None of Clowes’s comics are expressly political, but his works are often grounded in social criticism and always carry a specific worldview. His new film, Wilson, based on his 2010 graphic novel of the same name, focuses on an unemployed middle-aged man with very strong opinions. The eponymous character is a lefty with the social grace of a cranky right-winger, equally likely to spout off about fighting oligarchs and the collapse of public morality. Ghost World features droll, troublemaking teenage girls who listen to punk rock and reject the traditional paths laid out for them. The Death-Ray mocks adult superhero fans, a comment on the sale of nostalgia and distractions sold to the public.

In that same vein, Clowes’s new project, which he has yet to name, takes on the spirit of a political outlook more than it advocates for any policy preference or candidate — though he’s not opposed to going in that direction, either.

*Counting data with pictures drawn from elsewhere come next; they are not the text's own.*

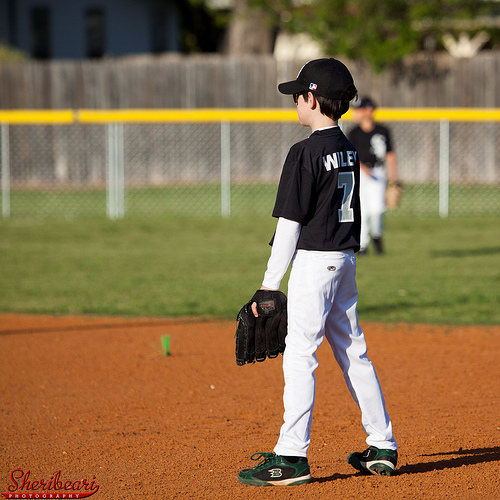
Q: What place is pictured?
A: It is a field.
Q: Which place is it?
A: It is a field.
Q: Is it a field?
A: Yes, it is a field.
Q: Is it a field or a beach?
A: It is a field.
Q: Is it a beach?
A: No, it is a field.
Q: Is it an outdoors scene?
A: Yes, it is outdoors.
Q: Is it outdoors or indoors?
A: It is outdoors.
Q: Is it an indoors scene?
A: No, it is outdoors.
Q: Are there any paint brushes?
A: No, there are no paint brushes.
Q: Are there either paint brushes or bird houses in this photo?
A: No, there are no paint brushes or bird houses.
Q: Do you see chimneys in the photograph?
A: No, there are no chimneys.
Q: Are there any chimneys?
A: No, there are no chimneys.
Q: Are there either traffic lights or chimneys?
A: No, there are no chimneys or traffic lights.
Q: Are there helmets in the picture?
A: No, there are no helmets.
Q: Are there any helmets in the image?
A: No, there are no helmets.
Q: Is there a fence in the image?
A: Yes, there is a fence.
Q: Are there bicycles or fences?
A: Yes, there is a fence.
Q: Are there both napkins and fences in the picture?
A: No, there is a fence but no napkins.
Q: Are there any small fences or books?
A: Yes, there is a small fence.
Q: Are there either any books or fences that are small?
A: Yes, the fence is small.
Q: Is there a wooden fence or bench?
A: Yes, there is a wood fence.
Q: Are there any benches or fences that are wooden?
A: Yes, the fence is wooden.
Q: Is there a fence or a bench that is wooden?
A: Yes, the fence is wooden.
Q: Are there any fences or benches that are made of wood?
A: Yes, the fence is made of wood.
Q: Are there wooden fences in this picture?
A: Yes, there is a wood fence.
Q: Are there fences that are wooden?
A: Yes, there is a fence that is wooden.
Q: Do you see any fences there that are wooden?
A: Yes, there is a fence that is wooden.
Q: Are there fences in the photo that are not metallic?
A: Yes, there is a wooden fence.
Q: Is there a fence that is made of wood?
A: Yes, there is a fence that is made of wood.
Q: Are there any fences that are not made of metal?
A: Yes, there is a fence that is made of wood.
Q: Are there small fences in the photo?
A: Yes, there is a small fence.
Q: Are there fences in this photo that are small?
A: Yes, there is a fence that is small.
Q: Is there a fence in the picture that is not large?
A: Yes, there is a small fence.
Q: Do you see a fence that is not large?
A: Yes, there is a small fence.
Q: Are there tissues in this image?
A: No, there are no tissues.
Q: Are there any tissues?
A: No, there are no tissues.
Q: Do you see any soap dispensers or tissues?
A: No, there are no tissues or soap dispensers.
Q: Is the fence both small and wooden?
A: Yes, the fence is small and wooden.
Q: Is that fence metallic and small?
A: No, the fence is small but wooden.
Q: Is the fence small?
A: Yes, the fence is small.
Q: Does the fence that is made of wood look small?
A: Yes, the fence is small.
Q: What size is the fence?
A: The fence is small.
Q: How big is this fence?
A: The fence is small.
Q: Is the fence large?
A: No, the fence is small.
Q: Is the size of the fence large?
A: No, the fence is small.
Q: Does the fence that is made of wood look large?
A: No, the fence is small.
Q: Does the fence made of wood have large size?
A: No, the fence is small.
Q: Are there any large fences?
A: No, there is a fence but it is small.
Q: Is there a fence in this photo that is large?
A: No, there is a fence but it is small.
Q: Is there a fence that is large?
A: No, there is a fence but it is small.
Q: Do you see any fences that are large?
A: No, there is a fence but it is small.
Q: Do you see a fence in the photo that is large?
A: No, there is a fence but it is small.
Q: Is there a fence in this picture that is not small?
A: No, there is a fence but it is small.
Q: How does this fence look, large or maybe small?
A: The fence is small.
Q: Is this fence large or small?
A: The fence is small.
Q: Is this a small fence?
A: Yes, this is a small fence.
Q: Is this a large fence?
A: No, this is a small fence.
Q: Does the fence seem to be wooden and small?
A: Yes, the fence is wooden and small.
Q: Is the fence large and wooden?
A: No, the fence is wooden but small.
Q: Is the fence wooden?
A: Yes, the fence is wooden.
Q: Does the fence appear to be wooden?
A: Yes, the fence is wooden.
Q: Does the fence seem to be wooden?
A: Yes, the fence is wooden.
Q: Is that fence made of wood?
A: Yes, the fence is made of wood.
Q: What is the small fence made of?
A: The fence is made of wood.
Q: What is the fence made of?
A: The fence is made of wood.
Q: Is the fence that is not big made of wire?
A: No, the fence is made of wood.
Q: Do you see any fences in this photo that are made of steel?
A: No, there is a fence but it is made of wood.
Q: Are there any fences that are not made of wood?
A: No, there is a fence but it is made of wood.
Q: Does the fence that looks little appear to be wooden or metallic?
A: The fence is wooden.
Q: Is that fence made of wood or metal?
A: The fence is made of wood.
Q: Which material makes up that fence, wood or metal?
A: The fence is made of wood.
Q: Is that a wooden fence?
A: Yes, that is a wooden fence.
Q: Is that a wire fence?
A: No, that is a wooden fence.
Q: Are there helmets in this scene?
A: No, there are no helmets.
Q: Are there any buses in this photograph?
A: No, there are no buses.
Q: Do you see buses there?
A: No, there are no buses.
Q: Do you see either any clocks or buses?
A: No, there are no buses or clocks.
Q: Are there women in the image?
A: No, there are no women.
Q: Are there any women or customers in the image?
A: No, there are no women or customers.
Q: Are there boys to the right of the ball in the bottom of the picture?
A: Yes, there is a boy to the right of the ball.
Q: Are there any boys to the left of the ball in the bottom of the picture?
A: No, the boy is to the right of the ball.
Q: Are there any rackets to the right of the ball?
A: No, there is a boy to the right of the ball.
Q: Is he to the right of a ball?
A: Yes, the boy is to the right of a ball.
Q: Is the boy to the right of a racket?
A: No, the boy is to the right of a ball.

“It was actually set in the ‘60s, a very different time, but just with that feel in the world of this is how it’ll be. You can so imagine what it’d be like if Hillary was president: dysfunction and everything, but muddling along, and that was the feeling I was imagining,” Clowes says. “And now it’s none of that. And it’s the first time in my life that I felt like, if I had an idea that could create some kind of indelible idea of the new regime that would help people to bring it down, I would do that. I don’t know what that is, because I’m not really a political artist, but if that popped into my head, I would drop everything and do that.”

There’s no huge rush on his next book; he released Patience, a smash-hit sci-fi graphic novel, just last year, and he is now working on the script for its movie adaptation. So he has time to re-work the work-in-progress, which may need several re-imaginings as the Trump administration barrels forward.

“I’m not going to rewrite it as much as filter it, look through it and see how it responds,” he explains. “I know that I’ve got to think about in two years, when I’m drawing this 50th page, am I going to have to deal with like, Trump just bombed Rhode Island. And I’ve got to somehow get that in there.”

Wilson is in theaters on Friday, March 24.